• [Passage shown]

↓

In a more personal perspective, Manamaya Tamang, a resident deeply ingrained in the fabric of Ramechhap, provides a poignant viewpoint on the overwhelming impact of CC in the district. From Manamaya’s standpoint, the reliance on maize cultivation, a cornerstone of the agricultural sector, has encountered formidable challenges with the onslaught of drought. The distress and hopelessness etched on the faces of farmers resonate with the gravity of the situation, as even the touted drought-resistant hybrid maize failed to salvage the agricultural crisis, plunging the community into deeper despair.

Manamaya sheds light on the societal aftermath, where disrupted routines force farmers to return from brick kilns to a landscape of uncertainty. Livestock, integral to the community’s livelihood, suffers in the absence of rainfall, painting a grim picture of the challenges faced by the agricultural sector. The surplus free time, a consequence of adverse conditions, unfortunately, manifests in negative social repercussions, with instances of backbiting and conflicts surfacing within the community.

The reliance on alternative water sources, exemplified by the Tamakoshi River, does not provide the expected respite compared to the natural rainfall. Manamaya underscores the palpable concern within the community, evident in social media posts reflecting their collective anxiety. The desperation to seek rain, symbolized by cultural practices like frog marriage ceremonies, highlights the lengths to which the community goes to restore balance in the face of environmental upheaval.

As Harimaya another respondent reflects on the overall decline in agricultural production, the data and case studies presented over the past decade underscore the far-reaching consequences. The necessity for families to purchase essential crops from the market adds an economic strain, challenging the societal prestige they once held. Through Harimaya’s lens, the intricate interplay between climate-induced challenges and the delicate social dynamics of the affected region comes into sharp focus, urging a collective response to safeguard both livelihoods and the cultural tapestry that defines Ramechhap.

4.2 Climate change impact to livestock

The impact of CC on livestock farming in Ramechhap is evident in the diminishing numbers of livestock, particularly cows. Various factors contribute to this decline, influenced by evolving national, international, and global environments, alongside the direct effects of CC. This has resulted in a gradual reduction in livestock farming, a primary source of subsistence in Ramechhap. Economic, social, and cultural considerations are prompting farmers to decrease their livestock holdings.

↑

• [Required actions]
[a] Using the Ramechhap passage, answer each question:
(i) Which crop does the passage call a cornerstone of the agricultural sector?
(ii) Which river is given as an example of an alternative water source?
(iii) Which livestock does the passage single out as diminishing in number?
[b] For each statement, say whether it agrees with the Ramechhap passage, quoting the words that decide it:
(i) The drought-resistant hybrid maize rescued the community from the agricultural crisis.
(ii) Frog marriage ceremonies are mentioned as a practice for seeking rain.
(iii) Livestock farming in Ramechhap is growing.

• [Entries provided]
↓

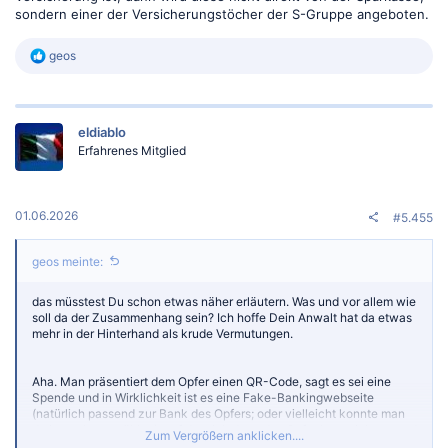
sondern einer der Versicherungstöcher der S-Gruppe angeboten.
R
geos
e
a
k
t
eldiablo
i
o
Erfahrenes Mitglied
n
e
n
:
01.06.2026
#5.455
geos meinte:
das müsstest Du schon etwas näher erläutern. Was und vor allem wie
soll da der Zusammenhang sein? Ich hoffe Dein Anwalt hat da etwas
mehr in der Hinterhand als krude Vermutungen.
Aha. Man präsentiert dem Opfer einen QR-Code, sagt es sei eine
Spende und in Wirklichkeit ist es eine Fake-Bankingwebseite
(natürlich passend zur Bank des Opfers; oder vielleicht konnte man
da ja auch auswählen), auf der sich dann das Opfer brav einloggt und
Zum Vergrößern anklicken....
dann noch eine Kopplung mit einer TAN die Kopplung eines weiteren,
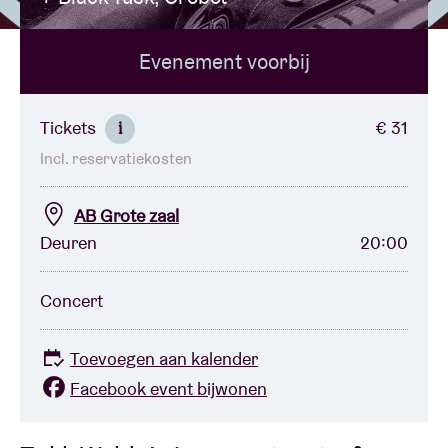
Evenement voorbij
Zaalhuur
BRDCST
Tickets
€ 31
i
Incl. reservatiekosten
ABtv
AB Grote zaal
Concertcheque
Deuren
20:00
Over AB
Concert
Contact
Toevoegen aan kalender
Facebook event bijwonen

↑

• [Solved problems]
[a]
(i) Maize
(ii) The Tamakoshi River
(iii) Cows

[b]
(i) No: "even the touted drought-resistant hybrid maize failed to salvage the agricultural crisis"
(ii) Yes: "The desperation to seek rain, symbolized by cultural practices like frog marriage ceremonies"
(iii) No: "This has resulted in a gradual reduction in livestock farming"